Cronkite joined United Press in 1937 and was a very distinguished reporter during the Second World War, covering Operation Market-Garden, the Battle of the Bulge and even the Nuremburg War Crimes trials.  He was an actual working reporter.

Television ‘news’ in the post-war era was not much more than re-writing the newspaper copy and fifteen minutes of a talking head reading it to the audience, interspersed with commercials, usually done by the news reader.  This changed as people figured out how to incorporate pictures in the new media, then sound, then reporters with microphones, asking questions.

To understand some of it, you need some backstory:

In the beginning there were no LiveEye satellite trucks or helicopters with downlinks, feeding shaky pictures of cops chasing someone in a wife-beater undershirt over fences and through back yards. There were no iReporters emailing cell phone video clips to a news organization.

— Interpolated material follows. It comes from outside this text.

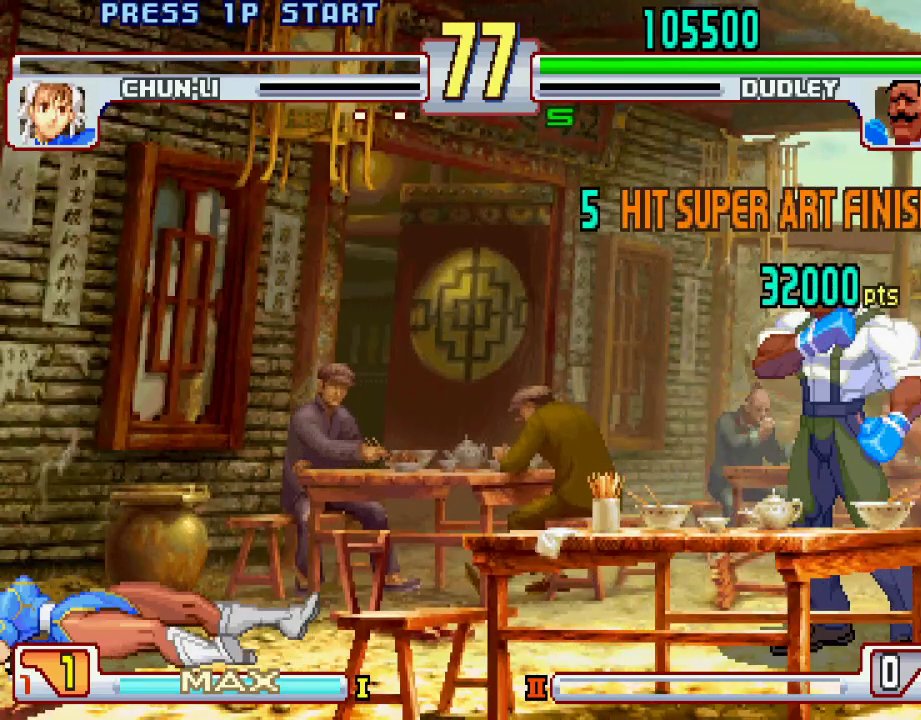
{"buttons": [], "left_stick": "center", "events": [[383, "TRIANGLE", "up"], [433, "CIRCLE", "up"], [433, "L1", "up"], [450, "CROSS", "up"], [500, "L2", "up"]]}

In The Day, film was the medium.  Eastman 7240 (or 7245), single system 16 mm film in a CP or an Eclair mag.  The film from breaking stories came in either by the camera man, or shipped in an “onion bag” from far away.  The film was taken immediately to the lab and as soon as it came out, about an hour later, was edited on a Steenbeck (was it 21 or 27 frames for lip flap?) and rushed to the telecine to get to air.  Total time from story to air: About three hours.

In that three hours the reporter would actually write the story, check facts and make sure that things were accurate and fair.  Tape sped things up a bit, but there was still a lag from the story to air where the reporter could actually answer those pesky questions of who, what, when, where and why.

Moments of history communicated by Walter Cronkite?  The Kennedy Assassination, The Cuban Missile Crisis, The Viet Nam War, Apollo 11, Watergate, The Iran Hostage Crisis.  You name it from 1937 onwards, and Uncle Walter was probably there and reported on it.  Lyndon Johnson, after watching Cronkite comment on the futility of the war in Viet Nam, said “If we’ve lost Cronkite, we’ve lost the war.”

On February 14th 1980, Cronkite retired from CBS News, handing the reins over to that young punk from the Dallas-Kennedy Assassination coverage, Dan Rather.

In “retirement” he kept very busy, doing documentaries, voice-overs, writing, sailing and occasionally commenting on the state of the world.  A little slower of course, but still with measured, reasoned commentary in that voice that could only be Walter Cronkite. 

You could take any of his clips, even off the cuff casual remarks and transcribe them as a print story:  He spoke in complete sentences, likely a result of his years as a journalist, but also the result of having a brain that worked before the lips started moving, almost unheard of these days in our overwrought media landscape.

He passed away yesterday, having almost made it to the 40th anniversary of the Apollo 11 moon landing, his historic clips making the rounds of the media again. 

There won’t be a three-hour memorial at the Staples Center, with Mariah Carey singing, as Cronkite was a reporter, not a circus act.  We won’t see Rev. Al Sharpton or Brooke Shields delivering their heartfelt commentary over his remains.  Perhaps just as well.  I would imagine Cronkite would rise from the dead and bust some heads if anyone suggested it. 

However, if you have a shred of respect for what real, fair, balanced, accurate reporting was and should now be, you’ll stop for a moment and reflect on Walter Cronkite gave to the world.  He gave us The Standard.     

And that’s the way it is. 

One response to ““And That’s The Way It Is…”

  1. The truth may lie somewhat distant from the legend. As always the question is how far.